Directed with gentle, steady care by Anne-Louise Sarks, this is a thoughtful and personal story, but its insistence on existing in a vacuum is both its strength and its weakness. This is such a solo story that it’s easy to fall under the spell of Peake’s technically detailed, aesthetically effortless performance. But it’s also such a solo story that it feels divorced from time and place and, frequently, its audience.
This narrow focus on IVF seems borne from and constrained by typical behaviours of the white middle-class. It’s a play about great financial and logistical privilege that doesn’t examine that privilege, or even its central question: why does the Woman want to have a child? And why does she want to have a child via IVF only, and not explore other options like foster care or adoption simultaneously? In a throwaway line the Woman explains that adoption is difficult, but so is IVF – the Woman frequently acknowledges, but doesn’t fully explore, the intense mental and physical strain her body is under as she goes through the process. The piece is unwilling to interrogate its central character and her world. This makes sense for a piece based on memoir – it’s a whole world unto itself – but it’s hard to not be hungry for something that reaches out to us a little more.
But Avalanche isn’t interested in being about anything than one woman’s experience with IVF, (and certainly men for centuries have made plays about a narrow slice of their life experience, so a personal study of a moment in time is nothing new or more egregious than countless plays in our old theatre canon). So how does it stack up in its vacuum?
It’s mixed.
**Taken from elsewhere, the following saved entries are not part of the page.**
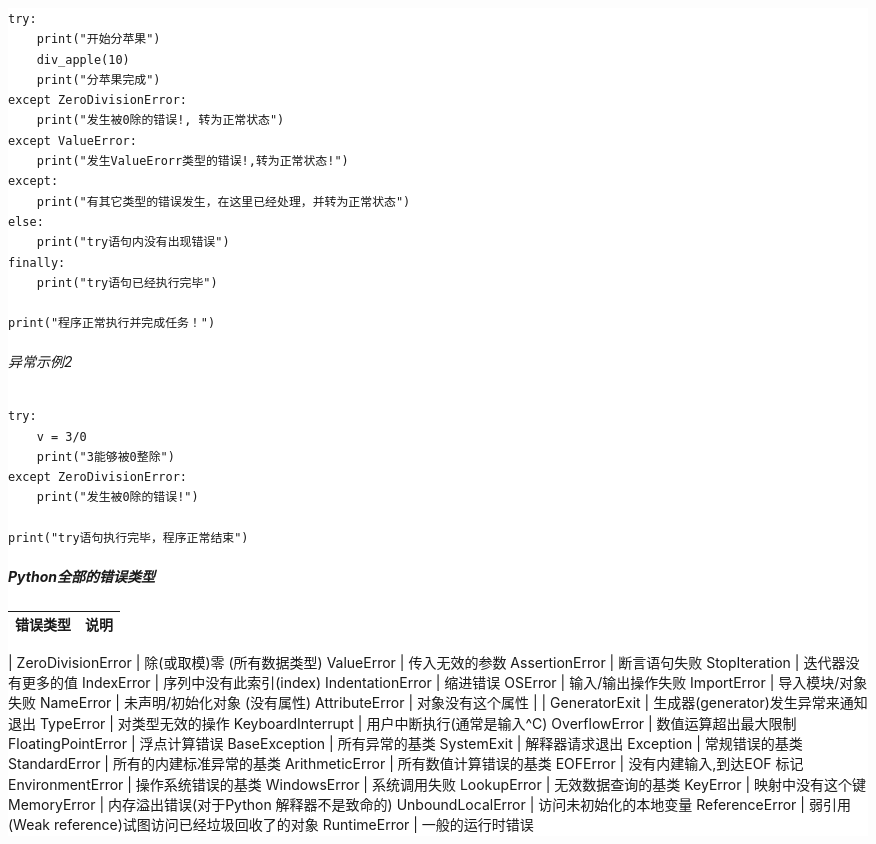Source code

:     try:
        print("开始分苹果")
        div_apple(10)
        print("分苹果完成")
    except ZeroDivisionError:
        print("发生被0除的错误!, 转为正常状态")
    except ValueError:
        print("发生ValueErorr类型的错误!,转为正常状态!")
    except:
        print("有其它类型的错误发生，在这里已经处理，并转为正常状态")
    else:
        print("try语句内没有出现错误")
    finally:
        print("try语句已经执行完毕")
        
    print("程序正常执行并完成任务！")

###### 异常示例2
    try:
        v = 3/0
        print("3能够被0整除")
    except ZeroDivisionError:
        print("发生被0除的错误!")
    
    print("try语句执行完毕，程序正常结束")





##### Python全部的错误类型
| 错误类型 | 说明 |
|-|-|
| 
ZeroDivisionError | 除(或取模)零 (所有数据类型)
ValueError | 传入无效的参数
AssertionError | 断言语句失败
StopIteration | 迭代器没有更多的值
IndexError | 序列中没有此索引(index)
IndentationError | 缩进错误
OSError | 输入/输出操作失败
ImportError | 导入模块/对象失败
NameError | 未声明/初始化对象 (没有属性)
AttributeError | 对象没有这个属性
|  |
GeneratorExit | 生成器(generator)发生异常来通知退出
TypeError | 对类型无效的操作
KeyboardInterrupt | 用户中断执行(通常是输入^C)
OverflowError | 数值运算超出最大限制
FloatingPointError | 浮点计算错误
BaseException | 所有异常的基类
SystemExit | 解释器请求退出
Exception | 常规错误的基类
StandardError | 所有的内建标准异常的基类
ArithmeticError | 所有数值计算错误的基类
EOFError | 没有内建输入,到达EOF 标记
EnvironmentError | 操作系统错误的基类
WindowsError | 系统调用失败
LookupError | 无效数据查询的基类
KeyError | 映射中没有这个键
MemoryError | 内存溢出错误(对于Python 解释器不是致命的)
UnboundLocalError | 访问未初始化的本地变量
ReferenceError | 弱引用(Weak reference)试图访问已经垃圾回收了的对象
RuntimeError | 一般的运行时错误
Leigh’s script is warmly written and contains pleasing momentum – you want to know more about the Woman – but the reason you can’t help but hunger for the world to have been brought into the play is that the script is crying out for more. Its emotional and dramatic structure is internal and more direct than it is nuanced, often based on assumptions that we’ll understand where the Woman is coming from (and if you’re not straight, or not someone who wants children, or are someone who has historically been discouraged from having children, you might not understand where she’s coming from). Marg Horwell’s strikingly lovely, movable set marks emotional beats and does much of the dramatic heavy lifting here – a sudden breakage or change onstage says more than the script ever does about the Woman’s emotional state.
And if this is a love story about a lost kind of love, it’s a shame that the play ends abruptly, without reflection or examination on how the Woman grapples with her loss.
But Avalanche isn’t a play about that kind of reflection, and it isn’t a play that can bear to let in the world. The wounds, perhaps, are too fresh. Much like the Woman’s world shrinks to her quest to become a mother, this play stays squarely in one place and invites us to engage on the Woman’s terms. It cannot bear to look away from her. If you see yourself in her – if you’re struggling with the industry of IVF, with the hardships of parenting or of becoming a parent, then you’ll find her world a rich and sympathetic one. If you’ve never had the option of building a ‘traditional’ family, and had to find your own family and social bonds outside the generally accepted? This could leave you cold.